MATERIAL SHOWN:
* * * *

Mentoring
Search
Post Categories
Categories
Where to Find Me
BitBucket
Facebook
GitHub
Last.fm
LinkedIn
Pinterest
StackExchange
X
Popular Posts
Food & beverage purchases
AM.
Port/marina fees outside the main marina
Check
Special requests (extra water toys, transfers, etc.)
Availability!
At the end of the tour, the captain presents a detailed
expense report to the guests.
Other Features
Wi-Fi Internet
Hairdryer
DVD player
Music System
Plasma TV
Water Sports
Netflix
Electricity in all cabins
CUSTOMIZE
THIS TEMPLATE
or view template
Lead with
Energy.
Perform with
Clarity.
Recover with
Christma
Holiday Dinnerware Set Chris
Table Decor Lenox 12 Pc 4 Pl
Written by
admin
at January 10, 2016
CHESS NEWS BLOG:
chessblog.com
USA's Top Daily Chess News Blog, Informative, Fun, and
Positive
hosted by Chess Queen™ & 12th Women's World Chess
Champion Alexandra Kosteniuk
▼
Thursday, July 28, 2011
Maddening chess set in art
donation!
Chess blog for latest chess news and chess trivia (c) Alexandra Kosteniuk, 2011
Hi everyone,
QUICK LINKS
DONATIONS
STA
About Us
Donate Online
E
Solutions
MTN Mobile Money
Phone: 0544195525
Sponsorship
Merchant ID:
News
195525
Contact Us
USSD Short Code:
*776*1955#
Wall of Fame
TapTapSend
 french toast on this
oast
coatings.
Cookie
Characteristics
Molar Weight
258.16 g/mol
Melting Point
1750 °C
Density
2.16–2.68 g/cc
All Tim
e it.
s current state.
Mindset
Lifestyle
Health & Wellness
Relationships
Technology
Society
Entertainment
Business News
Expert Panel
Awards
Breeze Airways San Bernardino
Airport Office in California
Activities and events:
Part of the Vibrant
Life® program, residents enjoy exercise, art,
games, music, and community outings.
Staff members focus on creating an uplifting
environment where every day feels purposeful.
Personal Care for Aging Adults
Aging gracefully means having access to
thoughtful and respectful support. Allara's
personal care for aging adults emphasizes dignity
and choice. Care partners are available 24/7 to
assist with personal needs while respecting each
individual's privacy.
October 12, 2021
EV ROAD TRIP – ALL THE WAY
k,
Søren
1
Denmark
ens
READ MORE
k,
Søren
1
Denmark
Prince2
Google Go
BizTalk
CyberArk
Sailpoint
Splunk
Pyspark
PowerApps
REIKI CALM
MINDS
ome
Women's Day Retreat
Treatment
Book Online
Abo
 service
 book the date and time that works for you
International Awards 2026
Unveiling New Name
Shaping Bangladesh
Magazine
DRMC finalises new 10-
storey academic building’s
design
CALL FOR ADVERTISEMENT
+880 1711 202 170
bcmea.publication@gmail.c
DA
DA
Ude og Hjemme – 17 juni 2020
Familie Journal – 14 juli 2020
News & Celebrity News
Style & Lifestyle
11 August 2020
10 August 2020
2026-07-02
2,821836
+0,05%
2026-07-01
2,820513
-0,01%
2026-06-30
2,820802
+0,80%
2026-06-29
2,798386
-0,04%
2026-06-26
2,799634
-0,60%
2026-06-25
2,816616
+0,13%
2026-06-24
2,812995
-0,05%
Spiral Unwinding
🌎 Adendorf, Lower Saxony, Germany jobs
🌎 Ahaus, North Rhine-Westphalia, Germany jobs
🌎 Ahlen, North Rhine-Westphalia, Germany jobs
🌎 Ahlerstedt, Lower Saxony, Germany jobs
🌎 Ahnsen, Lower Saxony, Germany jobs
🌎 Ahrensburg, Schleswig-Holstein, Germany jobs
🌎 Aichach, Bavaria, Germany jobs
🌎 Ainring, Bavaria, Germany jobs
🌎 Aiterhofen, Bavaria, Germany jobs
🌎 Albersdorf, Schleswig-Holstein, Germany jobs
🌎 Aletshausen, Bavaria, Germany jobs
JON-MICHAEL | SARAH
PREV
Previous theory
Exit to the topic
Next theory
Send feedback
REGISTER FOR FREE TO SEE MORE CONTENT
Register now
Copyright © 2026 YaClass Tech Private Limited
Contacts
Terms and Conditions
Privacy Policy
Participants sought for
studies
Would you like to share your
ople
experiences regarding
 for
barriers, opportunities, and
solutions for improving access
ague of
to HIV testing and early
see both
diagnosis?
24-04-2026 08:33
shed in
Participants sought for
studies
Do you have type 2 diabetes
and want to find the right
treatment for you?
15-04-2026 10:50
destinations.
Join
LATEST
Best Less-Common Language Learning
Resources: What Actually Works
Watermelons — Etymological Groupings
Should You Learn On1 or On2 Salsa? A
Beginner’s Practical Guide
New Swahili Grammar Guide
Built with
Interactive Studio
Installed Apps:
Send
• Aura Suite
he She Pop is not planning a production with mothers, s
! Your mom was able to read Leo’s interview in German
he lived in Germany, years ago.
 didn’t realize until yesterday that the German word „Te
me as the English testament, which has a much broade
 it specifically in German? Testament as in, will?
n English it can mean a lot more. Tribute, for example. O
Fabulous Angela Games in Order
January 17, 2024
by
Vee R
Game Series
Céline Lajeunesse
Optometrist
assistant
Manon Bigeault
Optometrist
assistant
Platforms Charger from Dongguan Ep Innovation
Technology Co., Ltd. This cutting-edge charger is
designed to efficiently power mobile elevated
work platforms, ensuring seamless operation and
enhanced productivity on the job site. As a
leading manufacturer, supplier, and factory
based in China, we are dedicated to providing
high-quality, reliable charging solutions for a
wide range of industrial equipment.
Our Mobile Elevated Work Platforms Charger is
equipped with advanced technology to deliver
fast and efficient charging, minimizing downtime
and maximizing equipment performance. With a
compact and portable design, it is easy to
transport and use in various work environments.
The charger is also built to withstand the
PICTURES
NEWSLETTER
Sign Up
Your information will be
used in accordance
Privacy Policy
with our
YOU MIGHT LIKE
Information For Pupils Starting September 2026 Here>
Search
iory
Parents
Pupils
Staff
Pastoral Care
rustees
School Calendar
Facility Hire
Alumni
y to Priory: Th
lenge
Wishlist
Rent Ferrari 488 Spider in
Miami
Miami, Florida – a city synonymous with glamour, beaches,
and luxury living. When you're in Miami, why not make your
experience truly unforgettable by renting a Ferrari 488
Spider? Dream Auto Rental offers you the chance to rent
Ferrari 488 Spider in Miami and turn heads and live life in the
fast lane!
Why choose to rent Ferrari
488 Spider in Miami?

* * * *

WORK ITEM:
Your answer must consist solely of the lines above between the line holding "Fabulous Angela Games in Order" and the line holding "designed to efficiently power mobile elevated", inclusive, copied exactly.

SOLUTION FOR THIS PROBLEM:
Fabulous Angela Games in Order
January 17, 2024
by
Vee R
Game Series
Céline Lajeunesse
Optometrist
assistant
Manon Bigeault
Optometrist
assistant
Platforms Charger from Dongguan Ep Innovation
Technology Co., Ltd. This cutting-edge charger is
designed to efficiently power mobile elevated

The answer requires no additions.